**Activity**: From the entries below, please gather each line containing the string "diagram".
+++
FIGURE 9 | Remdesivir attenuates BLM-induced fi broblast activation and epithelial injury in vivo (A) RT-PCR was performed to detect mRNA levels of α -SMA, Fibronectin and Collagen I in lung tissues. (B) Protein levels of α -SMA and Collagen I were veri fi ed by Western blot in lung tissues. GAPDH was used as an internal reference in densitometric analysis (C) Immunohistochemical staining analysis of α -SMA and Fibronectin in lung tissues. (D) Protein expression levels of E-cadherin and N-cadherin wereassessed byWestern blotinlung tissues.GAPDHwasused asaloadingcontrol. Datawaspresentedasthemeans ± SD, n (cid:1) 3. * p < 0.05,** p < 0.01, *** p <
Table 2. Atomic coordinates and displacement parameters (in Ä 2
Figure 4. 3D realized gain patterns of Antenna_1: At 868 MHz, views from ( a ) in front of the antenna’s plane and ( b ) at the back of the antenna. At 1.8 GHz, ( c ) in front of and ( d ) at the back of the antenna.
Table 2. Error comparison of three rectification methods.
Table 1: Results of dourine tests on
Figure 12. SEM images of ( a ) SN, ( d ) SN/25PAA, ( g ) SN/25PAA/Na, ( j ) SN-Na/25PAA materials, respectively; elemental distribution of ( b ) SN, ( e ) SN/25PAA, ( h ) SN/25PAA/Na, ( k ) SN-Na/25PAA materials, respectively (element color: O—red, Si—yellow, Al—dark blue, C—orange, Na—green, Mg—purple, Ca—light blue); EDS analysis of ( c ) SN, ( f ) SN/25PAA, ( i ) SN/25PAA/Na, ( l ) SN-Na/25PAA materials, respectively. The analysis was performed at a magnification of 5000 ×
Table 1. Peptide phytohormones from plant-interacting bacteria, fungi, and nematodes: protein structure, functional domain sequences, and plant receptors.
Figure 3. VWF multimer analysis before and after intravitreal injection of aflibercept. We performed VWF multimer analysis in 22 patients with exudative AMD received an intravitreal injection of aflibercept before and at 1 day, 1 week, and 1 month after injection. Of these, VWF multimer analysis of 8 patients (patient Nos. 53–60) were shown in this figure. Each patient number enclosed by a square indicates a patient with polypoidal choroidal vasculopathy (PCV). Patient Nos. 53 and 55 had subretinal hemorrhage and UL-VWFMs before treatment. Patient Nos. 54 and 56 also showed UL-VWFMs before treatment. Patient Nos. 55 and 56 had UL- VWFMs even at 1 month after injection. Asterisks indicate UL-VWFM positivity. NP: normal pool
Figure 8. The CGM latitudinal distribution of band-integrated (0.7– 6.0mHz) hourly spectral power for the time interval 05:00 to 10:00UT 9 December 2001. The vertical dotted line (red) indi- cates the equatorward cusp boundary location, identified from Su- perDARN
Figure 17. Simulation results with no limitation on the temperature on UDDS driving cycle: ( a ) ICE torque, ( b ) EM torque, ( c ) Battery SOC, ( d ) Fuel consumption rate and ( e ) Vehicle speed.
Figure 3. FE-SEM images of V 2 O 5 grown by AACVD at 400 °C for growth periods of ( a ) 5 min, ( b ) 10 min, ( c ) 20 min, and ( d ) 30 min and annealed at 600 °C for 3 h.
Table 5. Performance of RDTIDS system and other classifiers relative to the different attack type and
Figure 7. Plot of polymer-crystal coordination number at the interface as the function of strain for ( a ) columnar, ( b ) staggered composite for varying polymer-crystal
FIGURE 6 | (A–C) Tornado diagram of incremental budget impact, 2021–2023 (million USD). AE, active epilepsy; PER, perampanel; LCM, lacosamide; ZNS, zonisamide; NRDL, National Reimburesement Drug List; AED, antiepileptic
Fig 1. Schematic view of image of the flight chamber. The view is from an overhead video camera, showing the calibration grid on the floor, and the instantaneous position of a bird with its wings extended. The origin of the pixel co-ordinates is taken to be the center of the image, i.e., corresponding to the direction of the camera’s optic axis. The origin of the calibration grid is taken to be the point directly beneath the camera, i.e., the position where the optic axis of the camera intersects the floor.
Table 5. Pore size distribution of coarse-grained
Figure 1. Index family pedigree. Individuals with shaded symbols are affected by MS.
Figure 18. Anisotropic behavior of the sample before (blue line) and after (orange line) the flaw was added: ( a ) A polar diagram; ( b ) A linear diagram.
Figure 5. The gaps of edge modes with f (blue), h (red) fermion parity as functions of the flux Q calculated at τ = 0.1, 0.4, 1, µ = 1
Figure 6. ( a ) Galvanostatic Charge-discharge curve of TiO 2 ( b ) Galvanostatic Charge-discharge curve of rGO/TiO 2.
+++
**Completed task**:
FIGURE 6 | (A–C) Tornado diagram of incremental budget impact, 2021–2023 (million USD). AE, active epilepsy; PER, perampanel; LCM, lacosamide; ZNS, zonisamide; NRDL, National Reimburesement Drug List; AED, antiepileptic
Figure 18. Anisotropic behavior of the sample before (blue line) and after (orange line) the flaw was added: ( a ) A polar diagram; ( b ) A linear diagram.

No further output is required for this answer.